Data visualization is cool. It’s also becoming ever more useful, as the vibrant online community of data visualizers (programmers, designers, artists, and statisticians — sometimes all in one person) grows and the tools to execute their visions improve.

Jeff Clark is part of this community. He, like many data visualization enthusiasts, fell into it after being inspired by pioneer Martin Wattenberg‘s landmark treemap that visualized the stock market.

Clark’s latest work shows much promise. He’s built four engines that visualize that giant pile of data known as Twitter. All four basically search words used in tweets, then look for relationships to other words or to other Tweeters. They function in almost real time.

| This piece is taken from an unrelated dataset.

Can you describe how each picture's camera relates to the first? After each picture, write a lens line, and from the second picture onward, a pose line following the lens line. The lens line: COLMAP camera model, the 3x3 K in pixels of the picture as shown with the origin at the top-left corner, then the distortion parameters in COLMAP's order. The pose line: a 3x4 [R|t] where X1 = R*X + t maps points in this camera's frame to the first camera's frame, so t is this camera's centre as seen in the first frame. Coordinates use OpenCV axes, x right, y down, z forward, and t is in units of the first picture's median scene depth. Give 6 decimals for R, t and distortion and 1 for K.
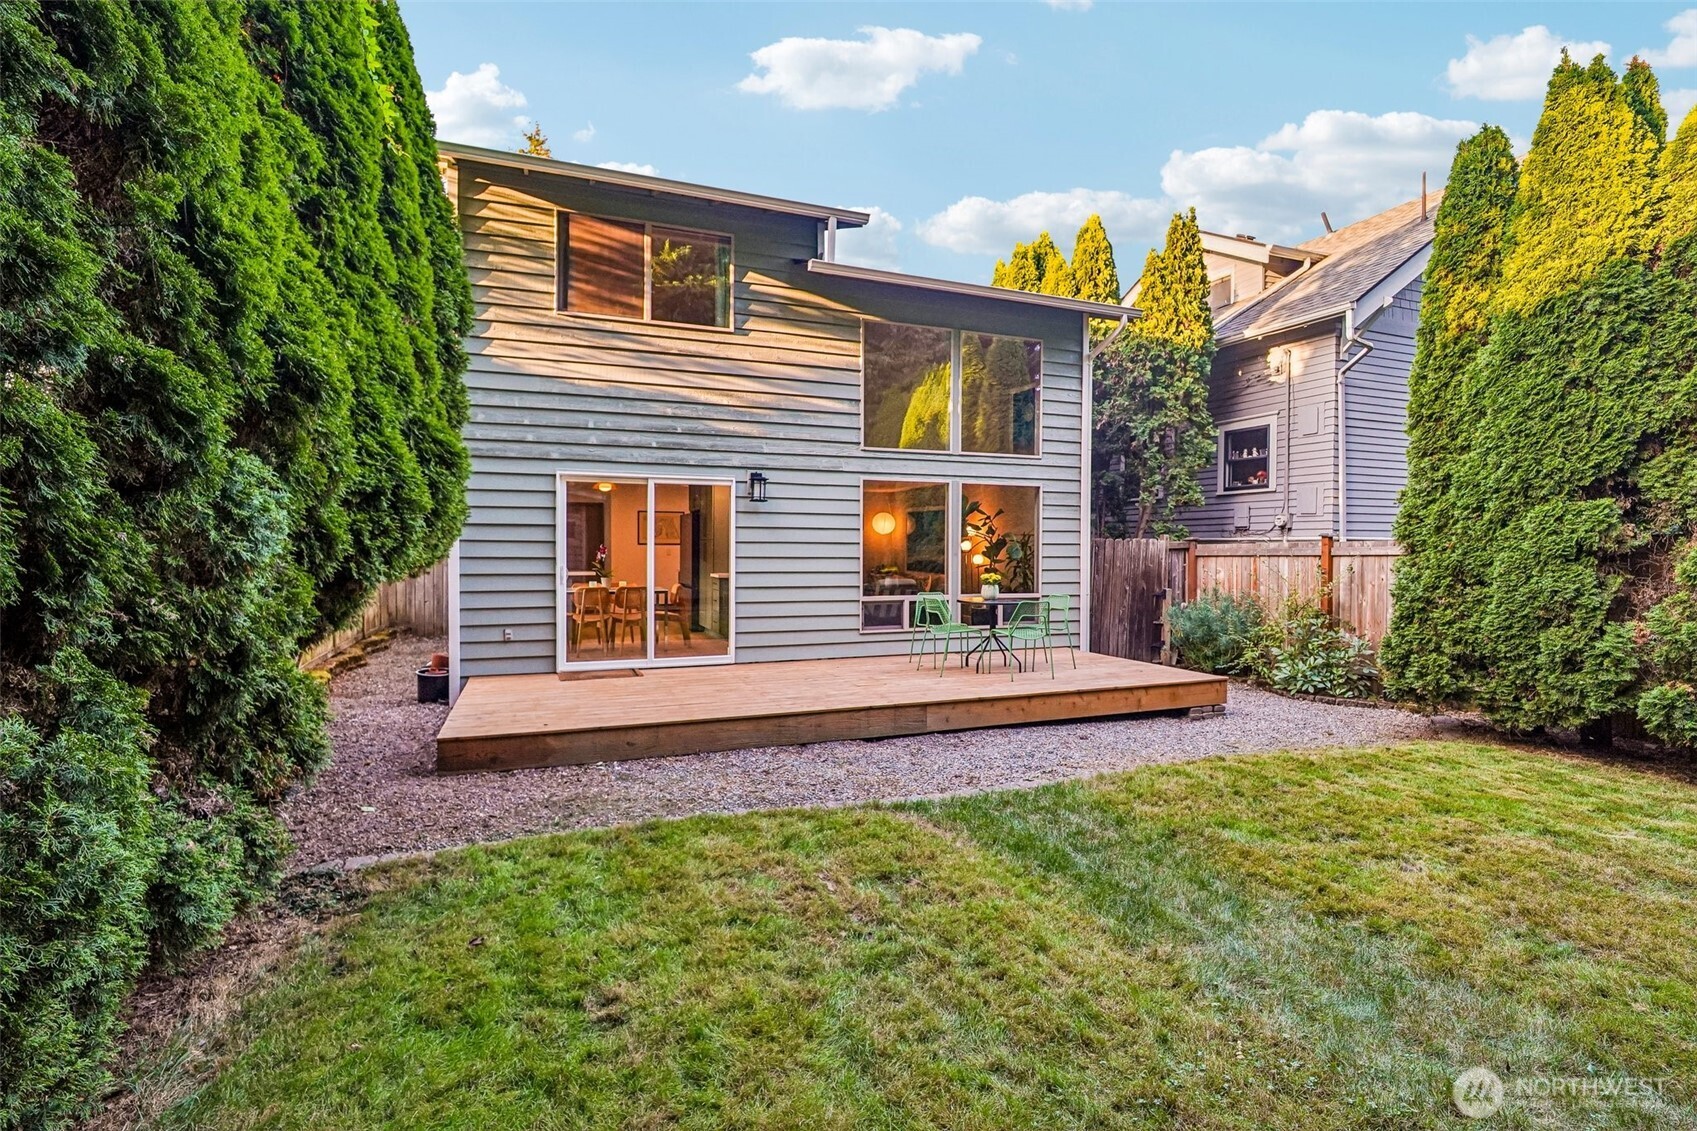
lens RADIAL K [[809.4, 0, 847.7], [0, 809.4, 564.5], [0, 0, 1]] dist [-0.000032, 0.001761]
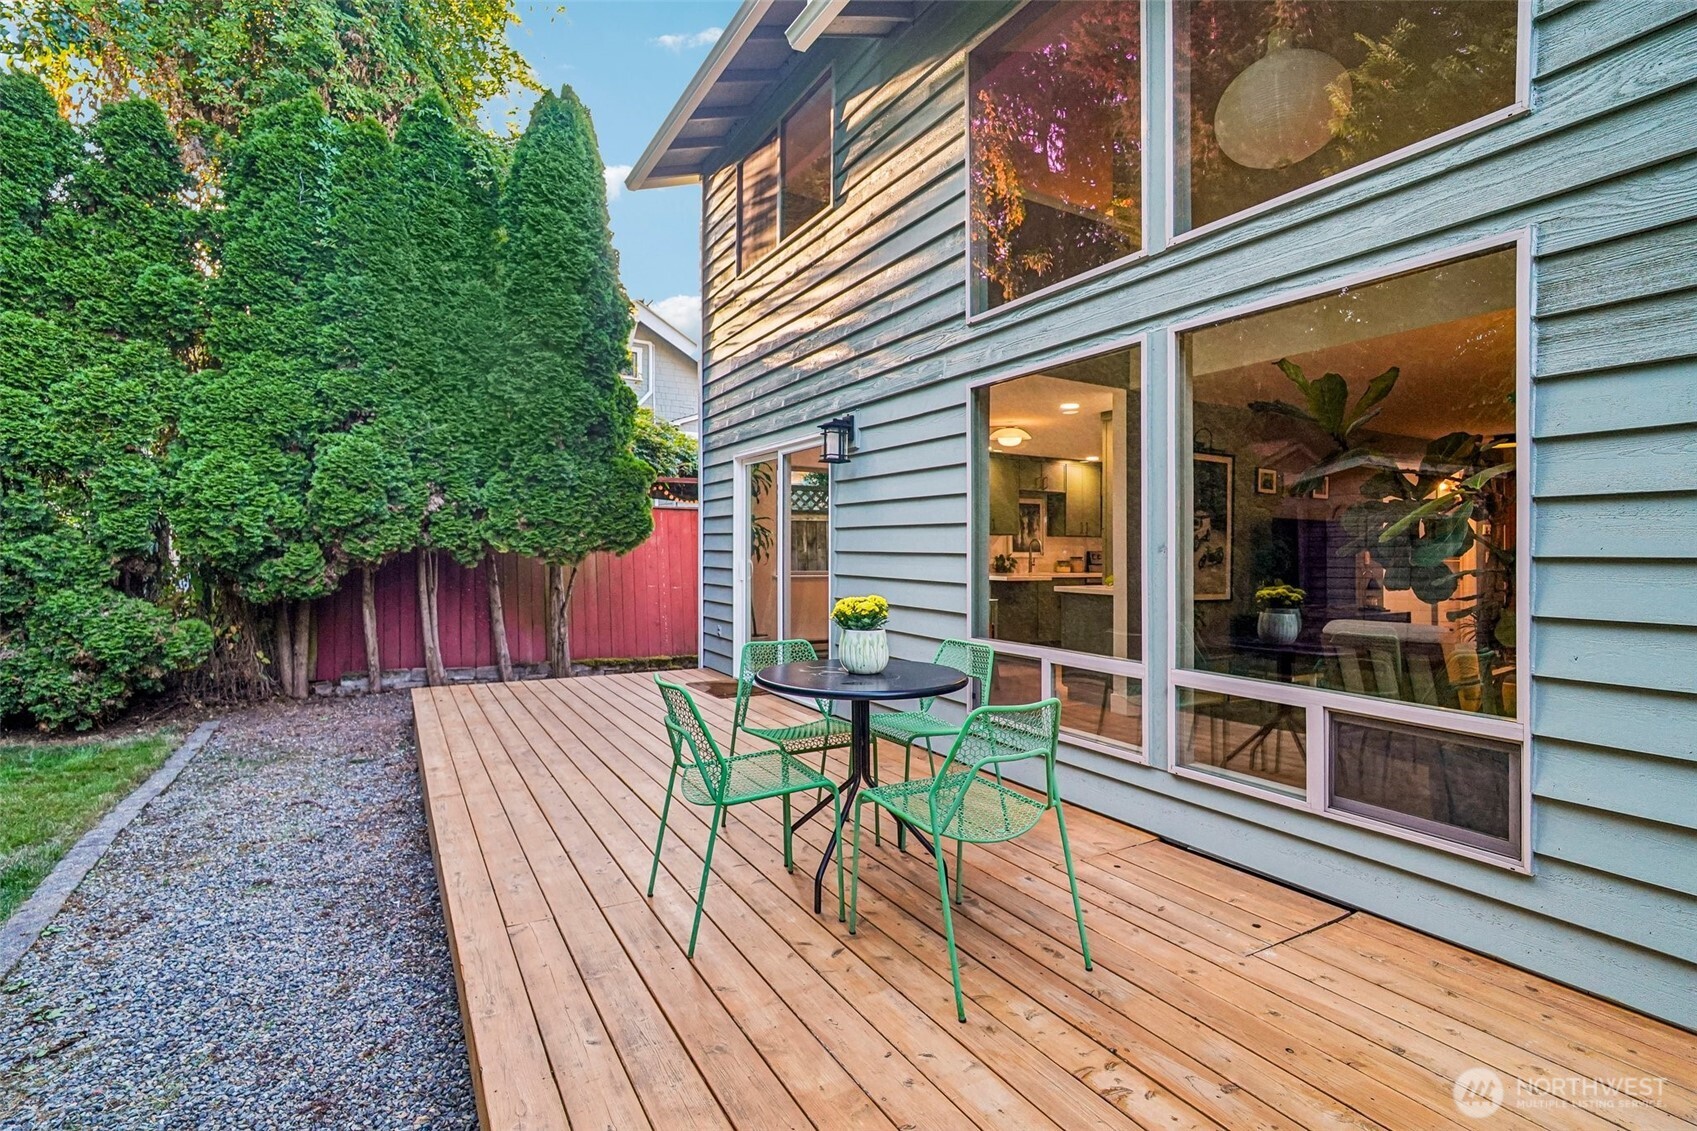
lens RADIAL K [[809.4, 0, 847.7], [0, 809.4, 553.4], [0, 0, 1]] dist [-0.000032, 0.001761]
pose [[0.106356, 0.005025, -0.994315, 0.510284], [-0.015668, 0.999872, 0.003377, -0.010444], [0.994205, 0.015220, 0.106421, 0.943553]]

“Twitter is an obvious data source for lots of text information,” says Clark. “It’s actually proven to be a great playground for testing out data visualization ideas.” Clark readily admits not all the visualizations are the product of his design genius. It’s his programming skills that allow him to build engines that drive the visualizations. “I spend a fair amount of time looking at what’s out there. I’ll take what someone did visually and use a different data source. Twitter Spectrum was based on things people search for on Google. Chris Harrison did interesting work that looks really great and I thought, I can do something like that that’s based on live data. So I brought it to Twitter.”

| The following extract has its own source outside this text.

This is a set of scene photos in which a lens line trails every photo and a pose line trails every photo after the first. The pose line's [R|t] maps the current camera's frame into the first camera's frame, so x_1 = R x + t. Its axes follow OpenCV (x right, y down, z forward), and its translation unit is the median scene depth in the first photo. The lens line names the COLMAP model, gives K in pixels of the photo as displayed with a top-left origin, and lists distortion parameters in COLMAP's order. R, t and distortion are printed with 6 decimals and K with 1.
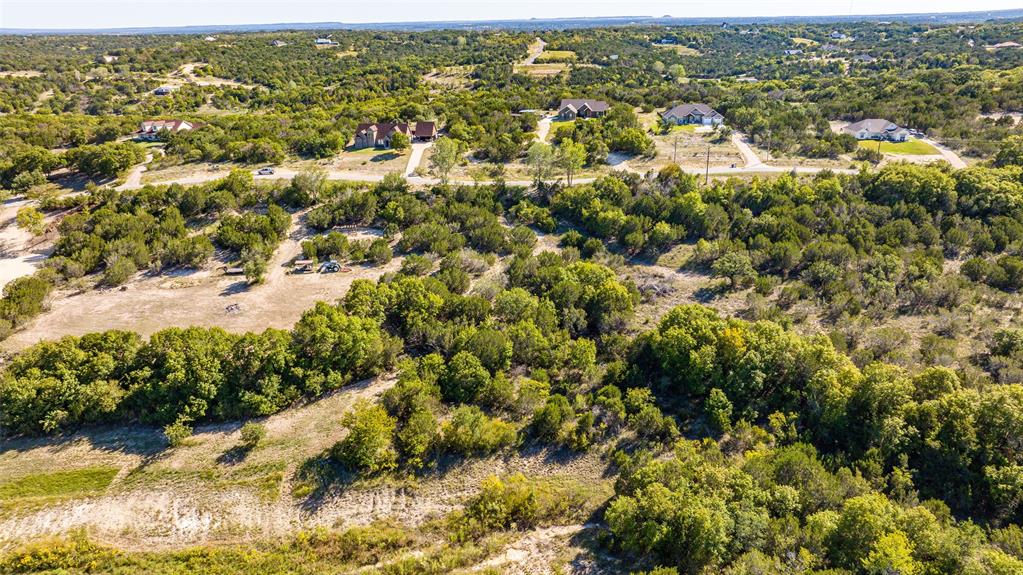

His tools are definitely early stages, but even now, it’s easy to imagine where they could be taken.

Take TwitterVenn. You enter three search terms and the app returns a venn diagram showing frequency of use of each term and frequency of overlap of the terms in a single tweet. As a bonus, it shows a small word map of the most common terms related to each search term; tweets per day for each term by itself and each combination of terms; and a recent tweet. I entered “apple, google, microsoft.” Here’s what a got:

twittervenn.jpg

Right away I see Apple tweets are dominating, not surprisingly. But notice the high frequency of unexpected words like “win” “free” and “capacitive” used with the term “apple.” That suggests marketing (spam?) of apple products via Twitter, i.e. “Win a free iPad…”.

I was shocked at the relative infrequency of “google” tweets. In fact there were on average more tweets that included both “microsoft” and “google” than ones that just mentioned “google.”

[More]

Social media sites provide a way to not only map human networks but also to get a good idea of what the conversations are about. Here we can see not only how many tweets are discussing apple, microsoft and goggle but the combinations of each.

Now, the really interesting question is how ti really get at the data, how to examine it in order to discover really amazing things. This post examines ways to visually present the data.

Visuals – those will be some of the key revolutionary approaches that allow us to take complex data and put it into terms we can understand. These are some nice begining points.